# Ivan Chiriaev, Where Are You?



## luther (Nov 2, 2007)

Everyone no doubt remembers when, a few years ago, this Russian-Canadian then-high schooler declared the NBA "wants and needs Ivan Chiriaev." He had a mediocre Canadian HS all-star game and backed out of the Nike Hoop Summit, and poof. Gone. I recall he had played with Dynamo Moscow for a while, but can't find him anywhere now. 

Does anyone know if or where he's playing? I'm curious how wrong those people who were quick to praise him were. Has he proved himself to be a legit basketball player and just not an NBA talent? Or is he flat-out terrible and out of the game?


----------



## Mr. Hobbes (Jul 1, 2005)

Wikipedia said:


> Ivan Chiriaev is a Russian born basketball player who had a lot of hype surrounding him going into the 2004 NBA Draft, but was not drafted. He felt that if he was not a guaranteed top 3 pick he would go into college (NCAA) basketball. Ivan played High School basketball at St. Thomas Aquinas in Oakville, Canada. He was famously quoted as saying (on his NBA intentions) "the NBA wants Ivan Chiriaev.
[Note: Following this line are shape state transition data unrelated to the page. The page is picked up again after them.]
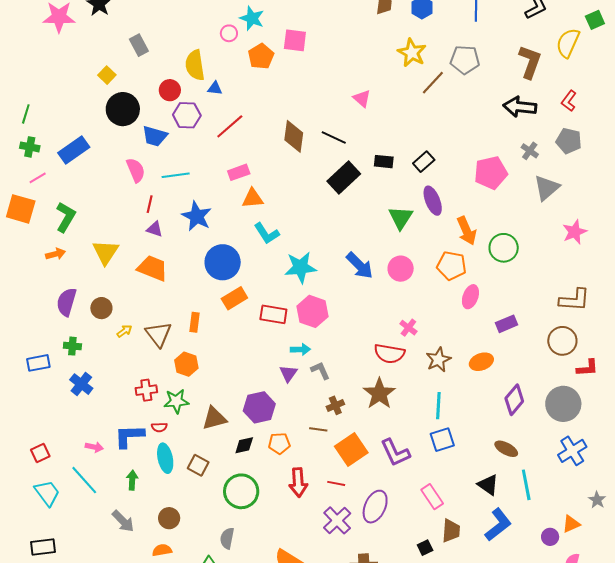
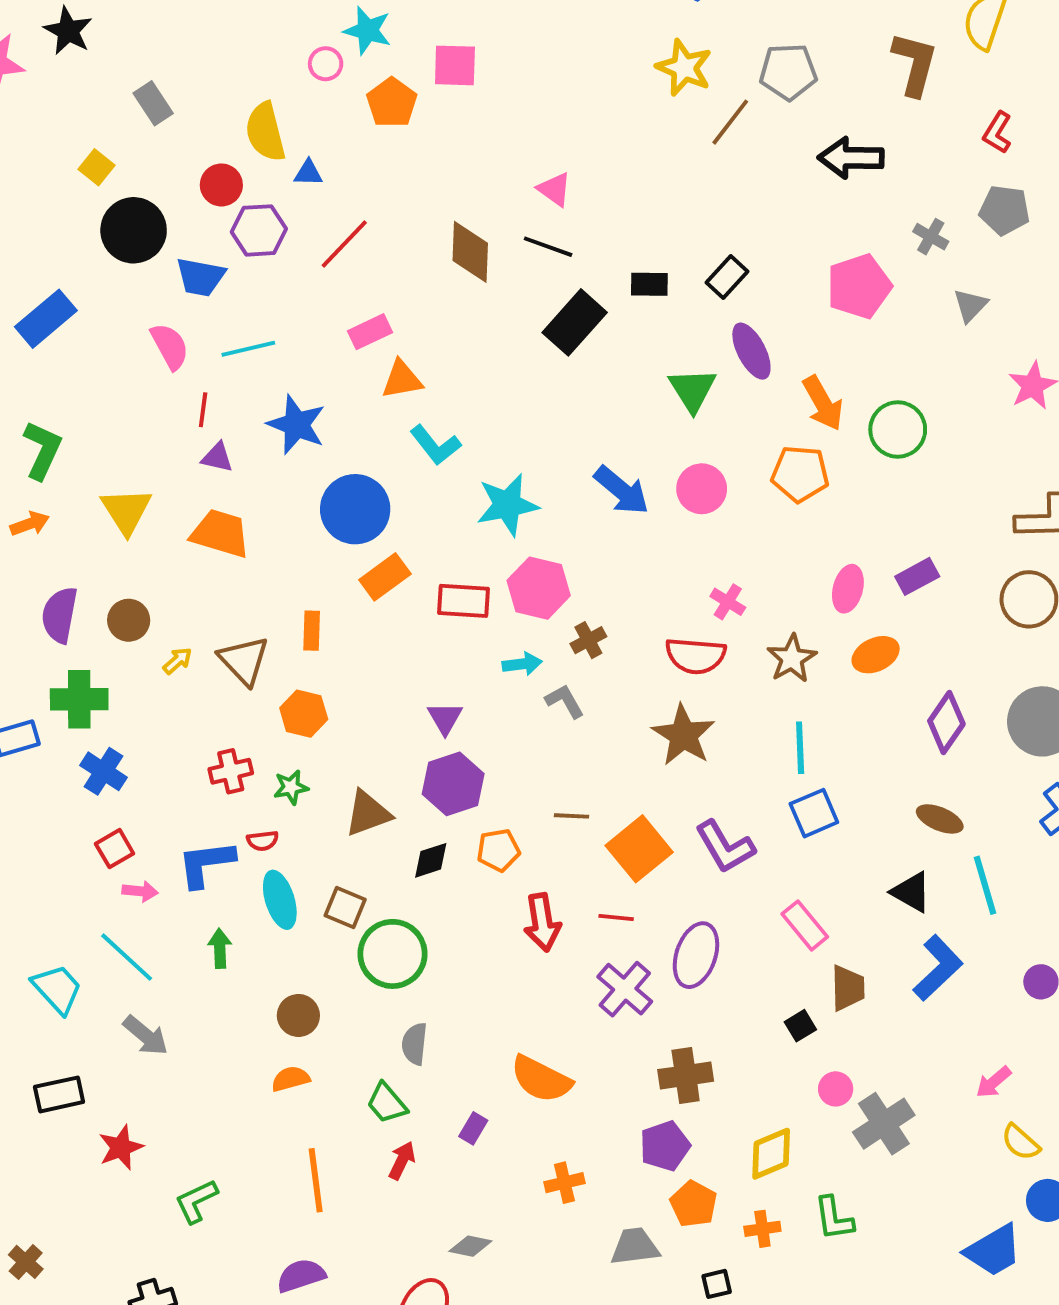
pink triangle: (362, 99) -> (554, 189), moved
black arrow: (520, 107) -> (851, 158), moved
gray triangle: (547, 188) -> (970, 305), size x0.7
pink ellipse: (470, 297) -> (848, 589), moved
green cross: (72, 346) -> (79, 699), size x1.6
purple triangle: (288, 373) -> (445, 718), moved
green star: (176, 401) -> (291, 787), size x0.7
brown cross: (335, 405) -> (588, 640), moved
red square: (40, 453) -> (115, 849), moved
green circle: (241, 491) -> (392, 954), moved
gray arrow: (123, 521) -> (146, 1036), moved

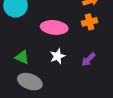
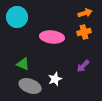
white star: (57, 56) -> (55, 79), moved

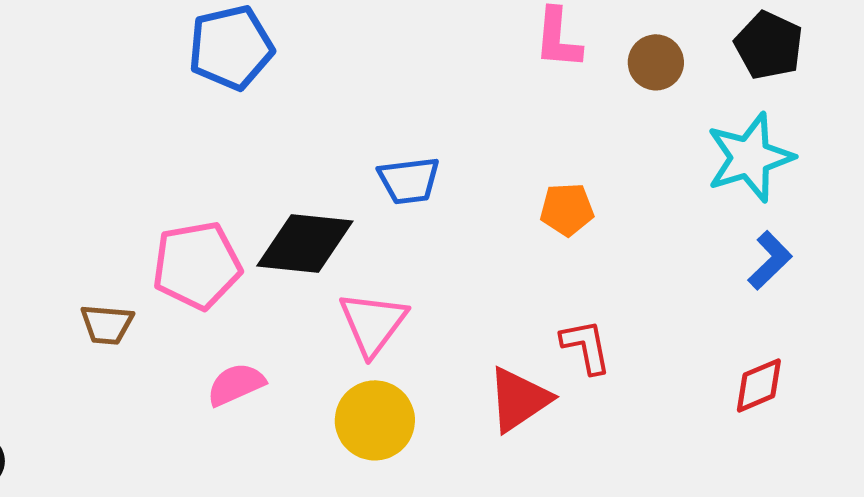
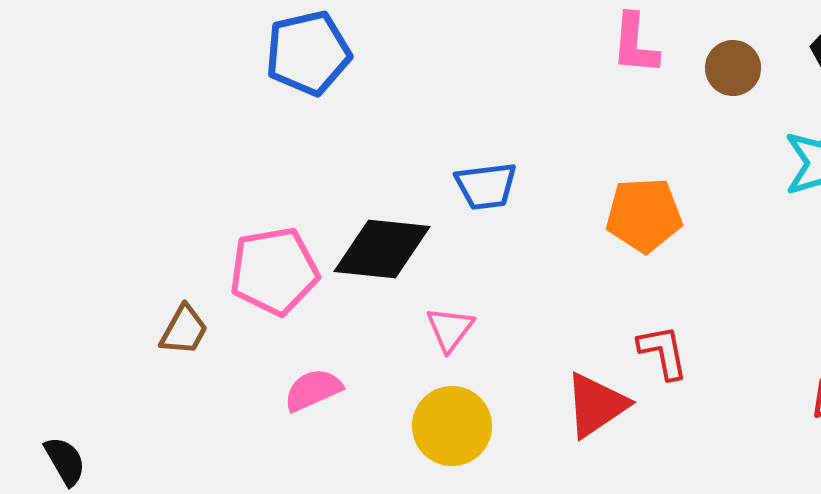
orange pentagon: (567, 209) -> (644, 215), size x1.4
pink triangle: (373, 323) -> (450, 329), size x0.7
brown trapezoid: (107, 324) -> (184, 330), turned -66

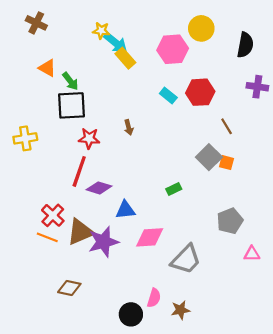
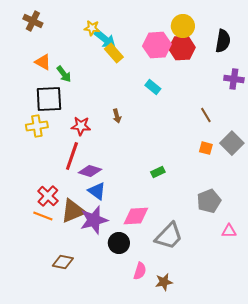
red hexagon: (200, 92) -> (182, 48), moved
black square: (71, 105) -> (49, 99), moved
yellow cross: (25, 138) -> (37, 126), moved
gray square: (209, 157) -> (232, 143), moved
blue triangle: (125, 210) -> (97, 191), moved, turned 42
black circle: (131, 314) -> (119, 243), moved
The NBA needs Ivan Chiriaev." His high school statistics are unclear, as stats apparently were not kept, but it was estimated that he scored 16 points per game. One source credited him with the lofty stats of 26.8 points per game, 17.3 rebounds and over 9000 assists, though these are likely made up.


Good question. 27/17 is impressive. Hehe.


----------



## HB (May 1, 2004)

I'd like to know where he is too. He was unreasonably conceited


----------